The Council of Ministers of the Kingdom ( or Rijksministerraad) is the executive council of the Kingdom of the Netherlands, which is a state consisting of four constituent countries: Aruba, Curaçao, the Netherlands, and Sint Maarten. The Council of Ministers of the Kingdom consists of the Council of Ministers of the Netherlands complemented by one Minister Plenipotentiary of Aruba, one Minister Plenipotentiary of Curaçao, and one Minister Plenipotentiary of Sint Maarten. The Prime Minister of the Netherlands chairs the Council of Ministers of the Kingdom. Together with the King, the Council of Ministers of the Kingdom forms the Government of the Kingdom, also known as the Crown.

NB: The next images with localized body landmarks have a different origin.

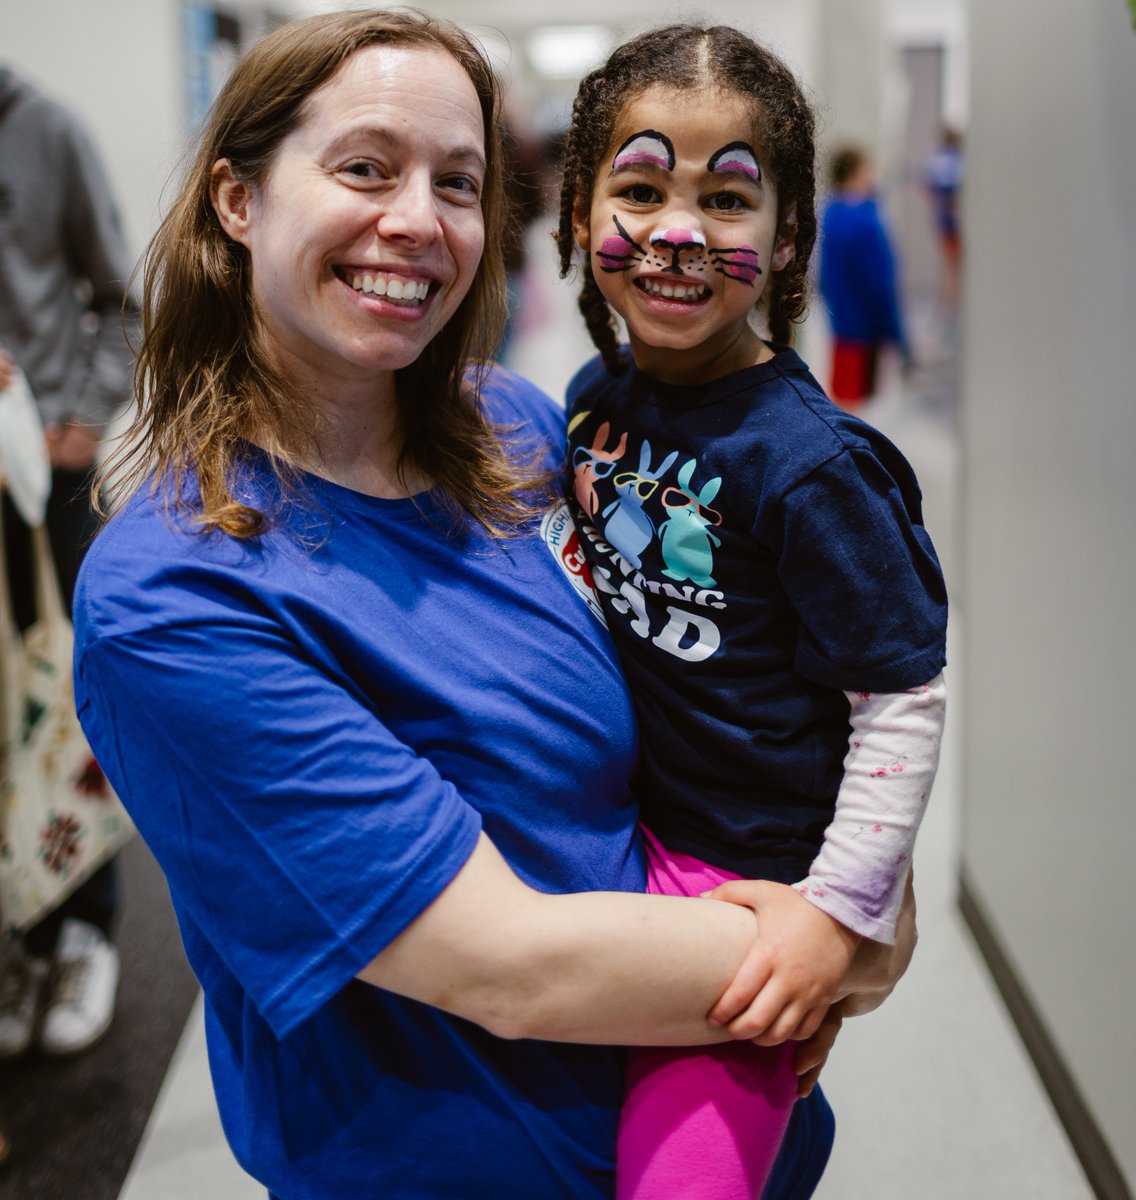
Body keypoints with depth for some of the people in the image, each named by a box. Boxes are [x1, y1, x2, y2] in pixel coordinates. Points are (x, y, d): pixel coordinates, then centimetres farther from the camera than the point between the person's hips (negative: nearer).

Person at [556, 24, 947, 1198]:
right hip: (621, 834, 7)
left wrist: (841, 910, -19)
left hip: (753, 879, -7)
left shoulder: (811, 463, -22)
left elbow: (903, 704, -17)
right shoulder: (596, 393, -2)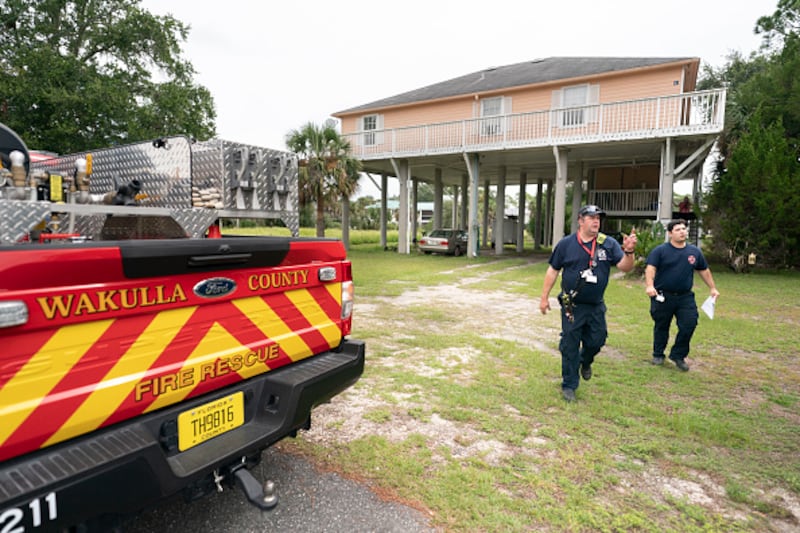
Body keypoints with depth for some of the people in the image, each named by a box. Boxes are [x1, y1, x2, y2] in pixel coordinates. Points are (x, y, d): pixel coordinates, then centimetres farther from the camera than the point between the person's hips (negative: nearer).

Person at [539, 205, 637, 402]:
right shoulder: (566, 243, -5)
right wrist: (544, 297, -1)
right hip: (572, 306, -2)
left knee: (596, 341, 13)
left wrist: (629, 251, -30)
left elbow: (625, 267, -9)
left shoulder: (608, 244, -2)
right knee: (570, 346, 4)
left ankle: (585, 362, 48)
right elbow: (553, 270, -1)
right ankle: (569, 385, 19)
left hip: (596, 306, 2)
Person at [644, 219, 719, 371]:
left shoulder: (694, 251, 8)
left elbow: (704, 270, 20)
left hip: (686, 297, 3)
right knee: (661, 327, 9)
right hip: (663, 296, -3)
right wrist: (649, 285, -33)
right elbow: (650, 268, -18)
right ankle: (658, 355, 25)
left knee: (688, 326, -3)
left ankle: (678, 355, 15)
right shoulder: (660, 250, -6)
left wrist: (712, 288, 18)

A significant difference between the Netherlands Ministers and the Ministers Plenipotentiary is that the former Ministers are accountable for their politics and policies to the Dutch parliament. The Ministers Plenipotentiary, however, are accountable to their national governments. Therefore, the Ministers Plenipotentiary usually do not resign in the event of a Dutch cabinet crisis.

Though the Kingdom of the Netherlands is statutorily distinguished from its constituent country of the Netherlands, the Council of Ministers, while mentioned in the Statute is, according to Article 5 of the Statute regulated by the Constitution. With adaptions regulated by the Statute for circumstances the Statute provides for certain situations, being affairs of the Kingdom that directly affect Curaçao, Aruba or Sint Maarten.

Laws applicable to the whole Kingdom are known as Kingdom Acts. An example of such a law is the "Kingdom Act regarding Dutch citizenship" ().